Input Knowledge Required

To fully understand this message, one needs knowledge spanning several domains:

Output Knowledge Created

This message generates critical diagnostic knowledge:

  1. The crash is not a simple OOM kill: The absence of OOM events suggests the cgroup limit was not the direct trigger, or that the kill mechanism was different (e.g., platform-level enforcement)
  2. The pinned pool exhaustion is a key signal: The log ending at free_remaining=0 provides a strong temporal marker for the crash
  3. The instance is unreachable: This escalates the severity and limits further investigation
  4. The memory pressure is extreme: Operating at 321/331 GiB (97% of budget) with pinned pool exhaustion indicates the system has no headroom

The Deeper Significance

This message is a turning point in the session. The assistant has been chasing bugs at multiple levels—bash scripting errors, pipeline scheduling issues, memory budget accounting. The crash in Phase 2, with its silent, destructive character, forces a fundamental reexamination of the memory management architecture. The pinned pool, which allocates memory invisibly to the MemoryBudget system, creates a blind spot: the budget thinks memory is available when it is actually held by the pool. This accounting mismatch is the root cause that the assistant will go on to address in the subsequent chunk, designing a proper budget-aware pinned pool integration.

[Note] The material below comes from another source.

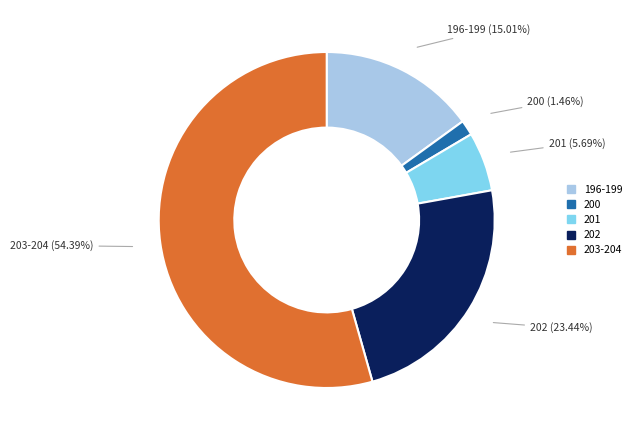

Does any single category account for the majority?

Yes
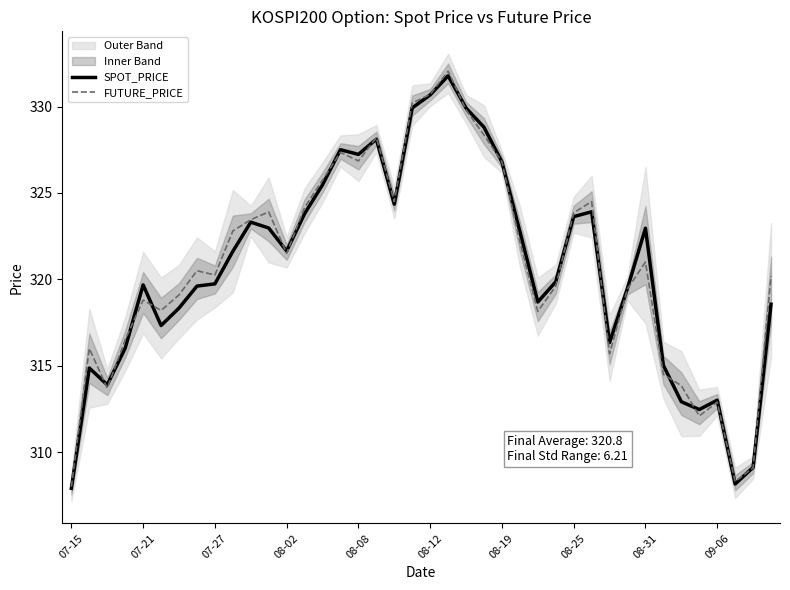

What is the lowest value of the FUTURE_PRICE series?

308.0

The message also illustrates a core tension in systems engineering: the difference between a system that works in testing and one that works under sustained load. Phase 1 succeeded because the pipeline was warming up—memory was being allocated gradually. Phase 2 failed because the system was already at maximum memory pressure when the new batch started, and the pinned pool had no reserves to handle the transition. The crash was not a bug in the conventional sense; it was a resource management failure that only manifests at the limits of the system's capacity.

Conclusion

Message [msg 4101] captures a moment of diagnostic clarity in the midst of a complex systems debugging session. The assistant, confronted with a crashed daemon and an unreachable instance, methodically works through the evidence, ruling out hypotheses and narrowing the search space. The "Connection refused" at the end is both a dead end and a revelation—it tells the assistant that the problem is not merely a process crash but a system-level failure that takes down the entire remote environment. This finding will drive the next phase of work: a deep architectural redesign of how CuZK's pinned pool integrates with its memory budget, ensuring that the system can dynamically adapt to available memory without arbitrary caps or catastrophic failures. The message is a testament to the value of systematic diagnostic thinking in the face of incomplete information and disappearing infrastructure.